Paolo apenas ficou em silêncio, encarando o outro vampiro com seu costumeiro ódio. O sangue pulsando em suas veias parecia lava, tamanha sua raiva. Levantou-se devagar e inclinou-se para Marco, voltando a cravar as unhas na pele avermelhada do pescoço.

— Uma pena que sua mira não tenha sido tão boa — sussurrou-lhe perto dos lábios, abertos a procura do ar que o aperto não deixava chegar até o pulmão. — Arrependeu-se, meu caro?

Arrependia-se. No âmago de sua alma, por mais que seu orgulho desenfreado gritasse por cima da vozinha que anunciava isso.
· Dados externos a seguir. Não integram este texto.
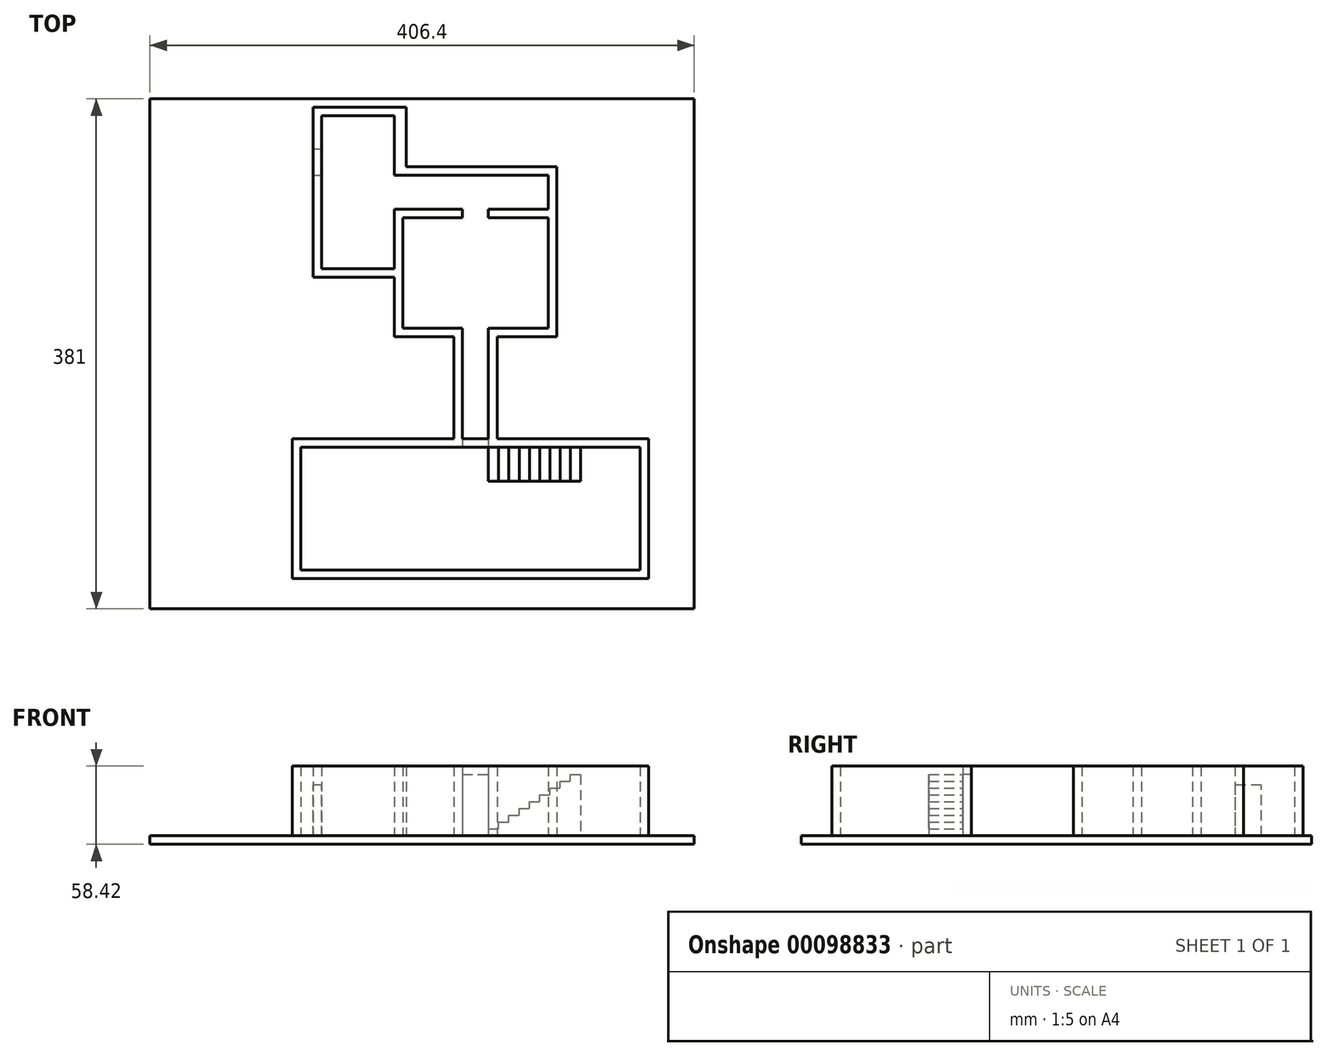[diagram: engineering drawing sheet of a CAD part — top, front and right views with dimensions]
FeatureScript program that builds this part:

Sempre fora assim e, aparentemente, sempre seria.

— Arrependo-me apenas de ver você tentando liderar uma rebelião, sendo que não assume nem sei próprio nome. É patético.

Rindo, Paolo o soltou, deixando-o livre para tossir e ofegar para respirar. Pegou novamente sua taça de vinho e sangue e virou-a de uma vez, suspirando ao final do último gole.

— A coisa mais patética desse lugar é você.

Aquele ditado sobre “aqui se faz, aqui se paga” é realmente irritante. Irritante pelo simples fato de acontecer. E, ah, como acontecia. Eu, por exemplo, estava pagando pelo meu descuido. Assim que me revirei na cama, um dos curativos em minhas costas soltou-se e deixou que a pressão no machucado fizesse um filete de sangue escorrer por ali. Era uma coisa minúscula, que obteve um resultado catastrófico quando Ryan sentiu o cheiro.

E agora ali eu estava, exercendo o “aqui se faz, aqui se paga”, sendo perfeita nisso enquanto tentava manter as presas de Ryan longe do meu pescoço. Ele tinha uma força excessiva e minhas mãos escorregavam de seu rosto sempre que a boca dele chegava mais perto. Eu não queria machucá-lo e, mesmo se quisesse, a maneira com que Ryan subira em cima de mim travava minha pernas, deixando que apenas minhas mãos ficassem livre para qualquer coisa. Até que estas mesmas mãos escaparam e deixaram o caminho livre para que as presas de Ryan fossem direto para meu pescoço.